The change is designed to give people greater freedom to choose their own savings route by using the Open Market Option (OMO) if they want to.
A consultation on the details of the change was launched on 14 July, with the Association of British Insurers urging government to ensure reform doesn't undermine the annuity sector (PP Online, 13 July).
Scrapping the Default Retirement Age: consultation
While the coalition is consulting on this, the position is clear - DRA will go and, in the Chancellor's own words, "quickly" (PP Online, 23 June).
The consultation, which remains open until October, is likely to receive a mixed response from the industry. While many praised the move initially, businesses argue that the DRA provides a valuable mechanism for employers, offering an opportunity to remove ageing employees without the threat of costly litigation.
This problem is particularly acute in the manufacturing sector, EEF's Yeandle argued.
Independent public sector pensions commission
An independent body - chaired by former Labour man Lord John Hutton - will review the politically sensitive area of public sector pensions reform (PP Online, 12 May).
The Conservative manifesto had pledged to cap public sector pensions above £50,000 while the Liberal Democrats' manifesto promised to reform public sector pensions to ensure that they were sustainable and affordable for the long term - with an independent review to agree a settlement that is "fair for all taxpayers as well as for public servants".
Unfunded liabilities are estimated to be close to £1trn, with Liberal Democrat Deputy Prime Minister Nick Clegg calling for reform to "gold plated" provision (PP Online, 15 June).
Higher rate tax relief: consultation
Labour's policy to restrict pension tax relief for higher earners wasn't exactly the most popular within the industry.
So the reaction was positive when Osborne announced that the proposals would be looked at again, with an annual allowance of £30,000 to £45,000 touted by the Treasury as a possible alternative (PP Online, 23 June).
Standard Life senior pensions policy manager Andrew Tully said a lower annual allowance would be an "attractive solution" and would simplify a very complex area.
Auto-enrolment and NEST: an independent review
An independent commission of three independent experts - EEF head of employment policy David Yeandle, Legal & General pensions strategy director Adrian Boulding, and led by Institute for Fiscal Studies research fellow Paul Johnson - is spending three months looking at how to make auto-enrolment work (PP Online, 24 June).
Responses to the call for evidence are in, with the majority supporting auto-enrolment and NEST, suggesting only minor amendments.

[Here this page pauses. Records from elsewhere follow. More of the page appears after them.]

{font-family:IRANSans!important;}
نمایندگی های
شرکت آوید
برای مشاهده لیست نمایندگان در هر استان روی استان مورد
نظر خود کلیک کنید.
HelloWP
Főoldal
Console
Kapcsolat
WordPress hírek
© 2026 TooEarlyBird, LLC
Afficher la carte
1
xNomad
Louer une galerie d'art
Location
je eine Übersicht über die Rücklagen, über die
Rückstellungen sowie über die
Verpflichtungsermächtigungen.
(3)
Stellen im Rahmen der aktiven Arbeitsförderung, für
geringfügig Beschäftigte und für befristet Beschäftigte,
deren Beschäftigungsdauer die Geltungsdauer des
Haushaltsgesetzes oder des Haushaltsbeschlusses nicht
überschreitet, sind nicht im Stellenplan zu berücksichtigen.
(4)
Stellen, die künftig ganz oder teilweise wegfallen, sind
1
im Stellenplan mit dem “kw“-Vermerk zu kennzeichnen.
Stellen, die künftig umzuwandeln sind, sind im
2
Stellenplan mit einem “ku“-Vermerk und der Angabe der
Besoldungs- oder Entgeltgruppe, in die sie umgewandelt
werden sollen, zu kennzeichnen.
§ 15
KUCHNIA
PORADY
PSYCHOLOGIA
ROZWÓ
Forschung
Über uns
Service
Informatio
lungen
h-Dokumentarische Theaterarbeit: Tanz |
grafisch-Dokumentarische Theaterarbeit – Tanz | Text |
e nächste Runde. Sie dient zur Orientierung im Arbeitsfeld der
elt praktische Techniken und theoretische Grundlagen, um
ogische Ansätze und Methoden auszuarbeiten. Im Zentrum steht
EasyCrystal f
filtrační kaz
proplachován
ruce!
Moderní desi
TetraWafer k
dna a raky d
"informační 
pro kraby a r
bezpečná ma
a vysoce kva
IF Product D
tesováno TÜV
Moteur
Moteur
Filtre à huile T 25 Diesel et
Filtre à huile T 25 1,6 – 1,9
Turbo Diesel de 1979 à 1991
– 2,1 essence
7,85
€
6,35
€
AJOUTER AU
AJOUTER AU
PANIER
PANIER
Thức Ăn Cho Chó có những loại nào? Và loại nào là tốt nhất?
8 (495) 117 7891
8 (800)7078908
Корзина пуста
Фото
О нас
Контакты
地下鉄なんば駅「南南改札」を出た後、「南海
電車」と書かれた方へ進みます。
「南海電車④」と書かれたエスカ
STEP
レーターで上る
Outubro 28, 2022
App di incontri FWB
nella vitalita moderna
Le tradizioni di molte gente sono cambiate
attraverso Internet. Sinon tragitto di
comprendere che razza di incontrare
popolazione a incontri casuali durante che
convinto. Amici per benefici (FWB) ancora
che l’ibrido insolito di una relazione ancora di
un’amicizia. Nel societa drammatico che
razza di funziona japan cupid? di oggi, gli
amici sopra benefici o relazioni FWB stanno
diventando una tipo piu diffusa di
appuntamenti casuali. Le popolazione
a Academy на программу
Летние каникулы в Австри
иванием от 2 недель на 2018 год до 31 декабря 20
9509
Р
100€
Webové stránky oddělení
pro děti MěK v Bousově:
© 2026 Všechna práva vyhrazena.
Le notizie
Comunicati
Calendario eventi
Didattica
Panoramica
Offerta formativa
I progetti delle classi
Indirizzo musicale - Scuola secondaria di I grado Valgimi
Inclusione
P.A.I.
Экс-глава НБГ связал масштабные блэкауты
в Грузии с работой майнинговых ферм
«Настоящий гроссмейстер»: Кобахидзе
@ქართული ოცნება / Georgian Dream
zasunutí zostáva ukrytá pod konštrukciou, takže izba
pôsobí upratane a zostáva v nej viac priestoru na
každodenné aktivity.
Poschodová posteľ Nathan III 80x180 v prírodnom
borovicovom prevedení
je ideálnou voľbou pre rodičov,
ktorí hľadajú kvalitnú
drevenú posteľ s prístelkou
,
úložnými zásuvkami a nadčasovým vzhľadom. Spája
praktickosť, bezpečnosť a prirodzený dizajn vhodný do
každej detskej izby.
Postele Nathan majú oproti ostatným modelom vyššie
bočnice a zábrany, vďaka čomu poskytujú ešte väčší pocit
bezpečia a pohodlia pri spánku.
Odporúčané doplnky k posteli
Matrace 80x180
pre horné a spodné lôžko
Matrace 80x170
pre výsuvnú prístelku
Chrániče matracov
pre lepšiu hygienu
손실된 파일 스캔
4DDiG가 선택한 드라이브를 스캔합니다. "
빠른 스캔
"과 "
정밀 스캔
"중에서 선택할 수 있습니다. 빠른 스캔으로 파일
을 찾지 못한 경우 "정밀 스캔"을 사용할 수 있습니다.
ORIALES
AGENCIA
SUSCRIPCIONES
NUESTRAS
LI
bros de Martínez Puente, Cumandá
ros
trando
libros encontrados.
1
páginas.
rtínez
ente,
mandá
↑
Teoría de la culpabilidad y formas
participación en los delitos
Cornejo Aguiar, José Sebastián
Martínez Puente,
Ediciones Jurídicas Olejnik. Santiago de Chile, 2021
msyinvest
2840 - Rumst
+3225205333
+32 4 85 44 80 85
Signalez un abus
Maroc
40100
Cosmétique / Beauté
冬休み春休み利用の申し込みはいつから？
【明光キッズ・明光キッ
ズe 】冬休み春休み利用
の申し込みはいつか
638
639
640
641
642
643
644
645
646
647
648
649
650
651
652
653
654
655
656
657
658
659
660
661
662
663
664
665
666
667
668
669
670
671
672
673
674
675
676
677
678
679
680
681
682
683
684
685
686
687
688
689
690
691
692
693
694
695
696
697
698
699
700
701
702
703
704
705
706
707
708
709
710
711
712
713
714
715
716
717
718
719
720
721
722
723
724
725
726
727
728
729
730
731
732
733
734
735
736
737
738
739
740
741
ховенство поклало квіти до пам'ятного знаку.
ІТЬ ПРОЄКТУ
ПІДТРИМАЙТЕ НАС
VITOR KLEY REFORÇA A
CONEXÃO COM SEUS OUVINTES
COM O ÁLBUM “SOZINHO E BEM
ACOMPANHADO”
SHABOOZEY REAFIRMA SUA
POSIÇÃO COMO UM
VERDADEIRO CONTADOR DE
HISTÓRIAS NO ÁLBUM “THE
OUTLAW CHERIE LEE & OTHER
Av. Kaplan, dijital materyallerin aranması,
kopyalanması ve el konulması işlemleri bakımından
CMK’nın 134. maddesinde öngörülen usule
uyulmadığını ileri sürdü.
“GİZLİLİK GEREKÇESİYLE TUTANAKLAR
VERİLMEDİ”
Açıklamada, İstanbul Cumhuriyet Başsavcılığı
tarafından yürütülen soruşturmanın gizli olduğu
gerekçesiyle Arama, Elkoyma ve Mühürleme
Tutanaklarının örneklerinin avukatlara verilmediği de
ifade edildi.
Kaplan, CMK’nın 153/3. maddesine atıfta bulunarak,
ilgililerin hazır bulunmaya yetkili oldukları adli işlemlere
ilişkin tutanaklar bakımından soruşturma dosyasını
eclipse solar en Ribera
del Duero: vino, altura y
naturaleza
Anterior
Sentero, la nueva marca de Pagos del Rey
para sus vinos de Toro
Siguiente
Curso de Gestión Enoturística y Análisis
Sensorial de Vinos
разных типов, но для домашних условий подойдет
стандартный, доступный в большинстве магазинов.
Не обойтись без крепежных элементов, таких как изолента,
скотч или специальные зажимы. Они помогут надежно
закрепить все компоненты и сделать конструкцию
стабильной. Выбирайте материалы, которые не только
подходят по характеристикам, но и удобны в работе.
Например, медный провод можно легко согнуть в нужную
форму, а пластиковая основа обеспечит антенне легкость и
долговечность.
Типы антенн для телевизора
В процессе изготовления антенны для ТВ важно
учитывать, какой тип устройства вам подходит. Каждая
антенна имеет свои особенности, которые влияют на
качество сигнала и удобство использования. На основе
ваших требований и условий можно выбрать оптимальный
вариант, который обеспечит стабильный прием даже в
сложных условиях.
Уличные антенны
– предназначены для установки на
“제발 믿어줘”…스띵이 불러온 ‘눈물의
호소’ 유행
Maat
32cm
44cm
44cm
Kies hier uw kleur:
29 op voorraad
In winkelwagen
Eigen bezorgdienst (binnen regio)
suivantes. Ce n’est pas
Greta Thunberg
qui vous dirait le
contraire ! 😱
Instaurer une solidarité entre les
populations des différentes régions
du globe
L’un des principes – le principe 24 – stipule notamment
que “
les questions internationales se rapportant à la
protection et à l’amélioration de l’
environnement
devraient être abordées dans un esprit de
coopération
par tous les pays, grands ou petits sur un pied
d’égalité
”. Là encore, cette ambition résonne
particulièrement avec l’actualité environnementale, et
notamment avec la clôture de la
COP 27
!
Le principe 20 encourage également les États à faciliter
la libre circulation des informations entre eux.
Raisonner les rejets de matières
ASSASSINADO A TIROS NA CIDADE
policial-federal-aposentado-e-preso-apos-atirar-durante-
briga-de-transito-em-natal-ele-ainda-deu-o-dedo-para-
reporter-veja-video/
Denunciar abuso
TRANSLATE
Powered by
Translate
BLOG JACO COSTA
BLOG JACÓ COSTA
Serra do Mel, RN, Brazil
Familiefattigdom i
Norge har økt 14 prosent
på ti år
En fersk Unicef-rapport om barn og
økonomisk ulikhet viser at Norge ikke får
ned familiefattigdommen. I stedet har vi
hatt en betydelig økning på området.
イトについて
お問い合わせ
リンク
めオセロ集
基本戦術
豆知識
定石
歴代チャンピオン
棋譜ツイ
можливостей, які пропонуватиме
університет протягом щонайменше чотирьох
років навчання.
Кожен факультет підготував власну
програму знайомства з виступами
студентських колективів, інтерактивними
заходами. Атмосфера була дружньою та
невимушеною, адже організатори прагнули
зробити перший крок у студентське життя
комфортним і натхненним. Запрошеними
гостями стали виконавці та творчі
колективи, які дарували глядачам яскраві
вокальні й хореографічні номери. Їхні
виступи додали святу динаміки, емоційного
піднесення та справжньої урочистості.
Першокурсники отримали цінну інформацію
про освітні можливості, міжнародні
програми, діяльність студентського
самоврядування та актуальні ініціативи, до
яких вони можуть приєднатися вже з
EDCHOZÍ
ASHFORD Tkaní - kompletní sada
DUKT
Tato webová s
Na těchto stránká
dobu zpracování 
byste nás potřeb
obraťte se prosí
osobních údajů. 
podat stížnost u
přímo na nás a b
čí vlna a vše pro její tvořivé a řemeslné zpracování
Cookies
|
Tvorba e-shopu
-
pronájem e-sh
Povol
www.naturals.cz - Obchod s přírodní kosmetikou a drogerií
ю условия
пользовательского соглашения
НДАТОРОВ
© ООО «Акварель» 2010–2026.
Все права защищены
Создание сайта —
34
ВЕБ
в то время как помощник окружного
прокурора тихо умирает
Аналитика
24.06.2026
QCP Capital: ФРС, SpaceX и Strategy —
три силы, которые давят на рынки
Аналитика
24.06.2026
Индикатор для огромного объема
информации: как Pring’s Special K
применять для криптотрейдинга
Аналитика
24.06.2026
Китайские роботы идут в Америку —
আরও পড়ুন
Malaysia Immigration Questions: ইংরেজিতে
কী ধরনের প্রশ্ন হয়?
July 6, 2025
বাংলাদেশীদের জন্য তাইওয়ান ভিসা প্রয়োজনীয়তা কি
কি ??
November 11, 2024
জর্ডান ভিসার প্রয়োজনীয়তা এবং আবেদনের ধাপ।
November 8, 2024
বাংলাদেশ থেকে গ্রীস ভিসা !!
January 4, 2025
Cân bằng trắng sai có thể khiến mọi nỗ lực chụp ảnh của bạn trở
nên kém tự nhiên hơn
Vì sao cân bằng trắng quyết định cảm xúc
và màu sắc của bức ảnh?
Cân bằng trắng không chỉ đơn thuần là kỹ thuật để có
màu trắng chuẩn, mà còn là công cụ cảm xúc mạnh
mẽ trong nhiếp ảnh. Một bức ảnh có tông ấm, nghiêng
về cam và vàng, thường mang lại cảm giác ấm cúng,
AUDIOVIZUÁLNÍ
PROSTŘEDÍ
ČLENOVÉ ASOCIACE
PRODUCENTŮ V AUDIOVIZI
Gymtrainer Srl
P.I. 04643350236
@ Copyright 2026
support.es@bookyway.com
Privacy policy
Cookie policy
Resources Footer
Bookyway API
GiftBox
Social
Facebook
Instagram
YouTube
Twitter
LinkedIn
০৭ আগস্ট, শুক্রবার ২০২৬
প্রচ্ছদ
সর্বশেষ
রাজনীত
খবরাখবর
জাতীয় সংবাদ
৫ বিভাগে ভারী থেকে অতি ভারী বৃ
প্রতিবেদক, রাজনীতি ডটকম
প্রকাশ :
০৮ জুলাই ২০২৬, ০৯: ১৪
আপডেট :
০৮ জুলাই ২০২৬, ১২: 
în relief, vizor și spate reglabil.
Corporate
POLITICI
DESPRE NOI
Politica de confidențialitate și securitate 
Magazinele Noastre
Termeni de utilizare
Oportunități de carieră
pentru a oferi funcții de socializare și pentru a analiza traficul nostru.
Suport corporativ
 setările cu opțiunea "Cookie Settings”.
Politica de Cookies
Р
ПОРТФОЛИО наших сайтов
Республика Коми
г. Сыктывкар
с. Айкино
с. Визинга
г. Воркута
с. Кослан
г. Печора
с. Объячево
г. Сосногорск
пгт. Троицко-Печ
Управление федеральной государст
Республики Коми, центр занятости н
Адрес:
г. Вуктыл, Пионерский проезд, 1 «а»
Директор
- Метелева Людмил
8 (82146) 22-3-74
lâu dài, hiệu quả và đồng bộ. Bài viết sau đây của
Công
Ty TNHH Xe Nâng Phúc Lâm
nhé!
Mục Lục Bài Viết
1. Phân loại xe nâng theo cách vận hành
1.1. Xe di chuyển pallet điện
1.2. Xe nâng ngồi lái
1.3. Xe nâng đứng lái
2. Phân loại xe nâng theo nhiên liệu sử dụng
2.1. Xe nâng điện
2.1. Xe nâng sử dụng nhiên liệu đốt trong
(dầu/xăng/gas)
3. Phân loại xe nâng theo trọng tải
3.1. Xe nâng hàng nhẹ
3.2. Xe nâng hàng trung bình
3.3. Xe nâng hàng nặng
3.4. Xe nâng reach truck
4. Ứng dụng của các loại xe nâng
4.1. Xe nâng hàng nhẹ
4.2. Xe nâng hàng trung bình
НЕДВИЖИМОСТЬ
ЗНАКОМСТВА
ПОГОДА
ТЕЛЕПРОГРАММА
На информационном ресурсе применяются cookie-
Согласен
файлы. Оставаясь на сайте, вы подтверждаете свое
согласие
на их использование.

The review panel will make its recommendations to Webb next month. The pensions minister has indicated that, while the ultimate decision lies with him, he is likely to accept the panel's findings.
Linking private/public sector pensions increases to the CPI
By far the most controversial proposal so far, linking increases to the Consumer Prices Index has the potential to cut a sizeable chunk from scheme members' retirement pot.
Hymans Robertson head of public sector John Wright described it as a "blunt instrument". Some 10% could potentially disappear from scheme liabilities, but this will ultimately mean less retirement income across the board (PP Online, 23 June).
In the private sector, it is anticipated the move could slash anything from £50bn - £100bn from total liabilities, although strict scheme rules could prevent employers from taking advantage of the change (PP Online, 8 July).